Collected data entries

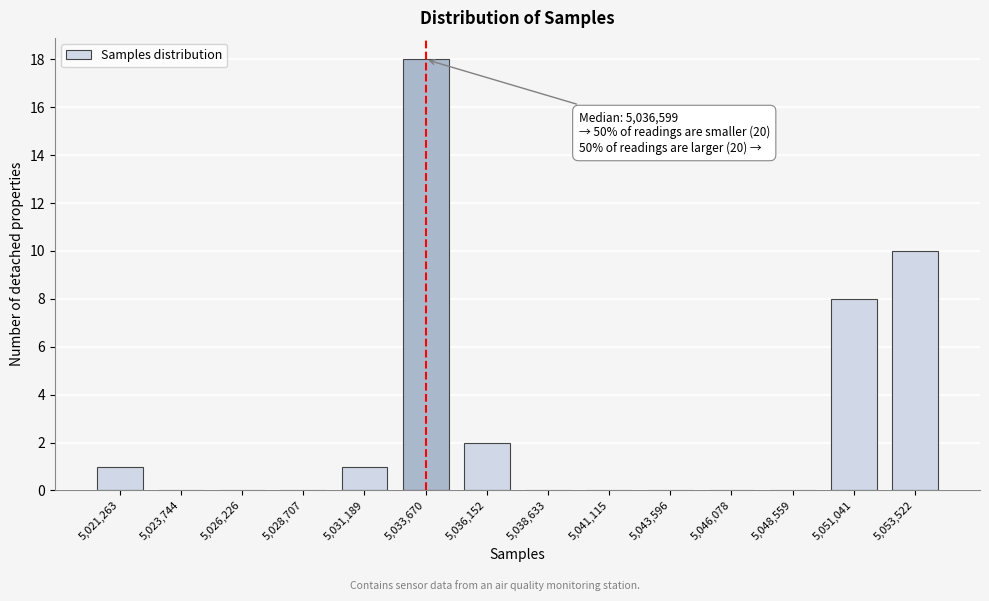

Reading right to left, what are all the values shown in this chart?

5,053,522=10	5,051,041=8	5,048,559=0	5,046,078=0	5,043,596=0	5,041,115=0	5,038,633=0	5,036,152=2	5,033,670=18	5,031,189=1	5,028,707=0	5,026,226=0	5,023,744=0	5,021,263=1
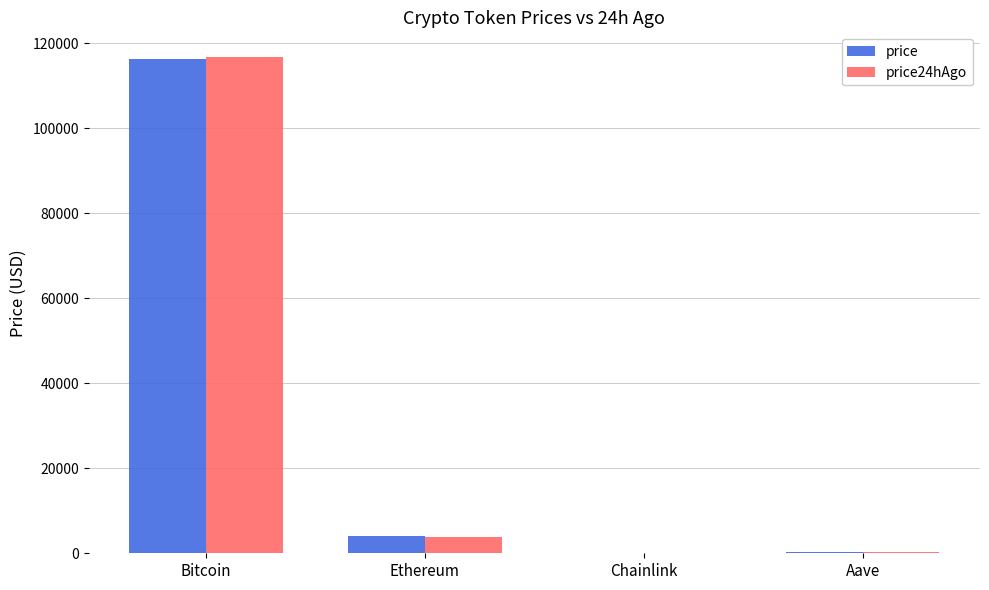

Is it true that price24hAgo equals 282.4 at Aave?

True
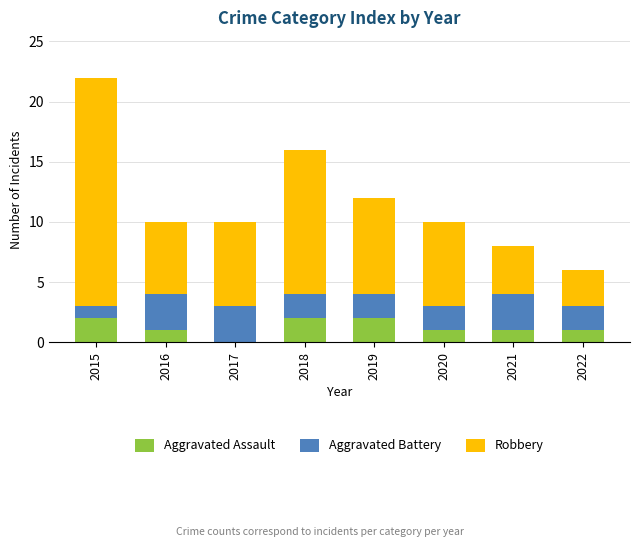

At which category is the sum across all series the highest?

2015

• [Task]
Pull the text lines from all of the items above and reproduce them without a single change. Omit the pictures from your answer.

• [Response below]
Reading right to left, what are all the values shown in this chart?

5,053,522=10	5,051,041=8	5,048,559=0	5,046,078=0	5,043,596=0	5,041,115=0	5,038,633=0	5,036,152=2	5,033,670=18	5,031,189=1	5,028,707=0	5,026,226=0	5,023,744=0	5,021,263=1

Is it true that price24hAgo equals 282.4 at Aave?

True

At which category is the sum across all series the highest?

2015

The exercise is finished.